- Poster
- Directed by: G. Viswanathan
- Screenplay by: Ravindar
- Starring: K. Balaji Malini
- Cinematography: J. G. Vijayan
- Edited by: G. Viswanathan V. Narayanan
- Music by: Rajan–Nagendra
- Production company: S. R. S. Pictures
- Release date: 1962;
- Country: India
- Language: Tamil

= Ellorum Vazhavendum =

Ellorum Vazhavendum is a 1962 Indian Tamil language film directed by G. Viswanathan. The film stars K. Balaji and Malini. M. R. Radha is a guest artiste. The music was scored by Rajan–Nagendra. The film was produced under the banner S. R. S. Pictures.

== Cast ==

- Male Cast
- M. R. Radha (Guest)
- K. Balaji
- Kuladeivam V. R. Rajagopal
- S. A. Ashokan
- Pulimoottai Ramasami
- V. M. Ezhumalai
- Sayeeram
- S. K. Ramaraj
- R. M. Sethupathi
- K. Kannan
- Nagesh
- A. P. S. Mani

- Female Cast
- Malini
- T. K. Rajeswari
- K. V. Shanthi
- Renuka Devi
- Jupitor Rathnam
- Lalitha
- Dance
- Egyptian Brunette Laila

== Soundtrack ==
Music was composed by Rajan–Nagendra and the lyrics were written by Villiputhan and Muthukoothan.

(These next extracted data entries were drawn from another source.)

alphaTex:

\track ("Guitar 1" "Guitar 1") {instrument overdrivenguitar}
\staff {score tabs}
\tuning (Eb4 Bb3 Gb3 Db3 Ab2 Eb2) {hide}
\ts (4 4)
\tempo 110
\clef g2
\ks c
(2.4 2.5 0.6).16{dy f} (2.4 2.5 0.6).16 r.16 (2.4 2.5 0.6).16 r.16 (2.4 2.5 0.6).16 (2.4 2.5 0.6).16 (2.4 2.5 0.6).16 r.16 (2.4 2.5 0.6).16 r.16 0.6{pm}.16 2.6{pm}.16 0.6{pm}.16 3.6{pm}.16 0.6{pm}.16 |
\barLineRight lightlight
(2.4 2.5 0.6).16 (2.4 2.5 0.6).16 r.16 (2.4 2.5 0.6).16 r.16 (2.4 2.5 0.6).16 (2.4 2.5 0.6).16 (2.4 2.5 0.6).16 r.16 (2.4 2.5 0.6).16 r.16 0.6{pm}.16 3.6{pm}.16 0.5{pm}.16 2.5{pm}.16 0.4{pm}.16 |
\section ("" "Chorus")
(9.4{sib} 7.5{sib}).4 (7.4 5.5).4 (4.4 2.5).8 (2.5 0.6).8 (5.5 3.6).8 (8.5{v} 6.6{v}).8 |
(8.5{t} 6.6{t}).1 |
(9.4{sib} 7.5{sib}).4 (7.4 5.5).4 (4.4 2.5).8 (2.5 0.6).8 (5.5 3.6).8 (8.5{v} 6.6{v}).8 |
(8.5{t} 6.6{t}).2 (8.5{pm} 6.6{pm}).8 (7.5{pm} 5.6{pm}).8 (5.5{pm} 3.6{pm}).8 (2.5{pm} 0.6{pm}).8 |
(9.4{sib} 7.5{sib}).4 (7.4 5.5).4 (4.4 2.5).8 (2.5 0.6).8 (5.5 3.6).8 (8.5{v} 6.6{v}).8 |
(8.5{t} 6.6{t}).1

| Song | Singer/s | Lyricist | Length |
| "Vichithirame Manithan Charithirame" | C. S. Jayaraman | Villiputhan |  |
| "Van Mugathil...Nalla Thamizh Vilakke" | A. M. Rajah & Jikki | 04:13 |
| "Andhi Saayum Verlai" | Jikki | 03:24 |
| "Aarambame Inikkum" | C. S. Jayaraman & Mohana | 03:01 |
| "Vidiyum Varai Kathirupen" | Seergazhi Govindarajan | 02:36 |
| "Andhi Saayum Verlai" (different version) | Jikki |  |
| "Ponnu Ponnu Ponnu" | S. Janaki | Muthukoothan |  |

== Reception ==
The Indian Express said on 30 March 1962, "The film has the usual quota of songs and dances of about the average standard." Kalki called M. R. Radha the "star" of the film, but said Malini and Rajeswari were underused.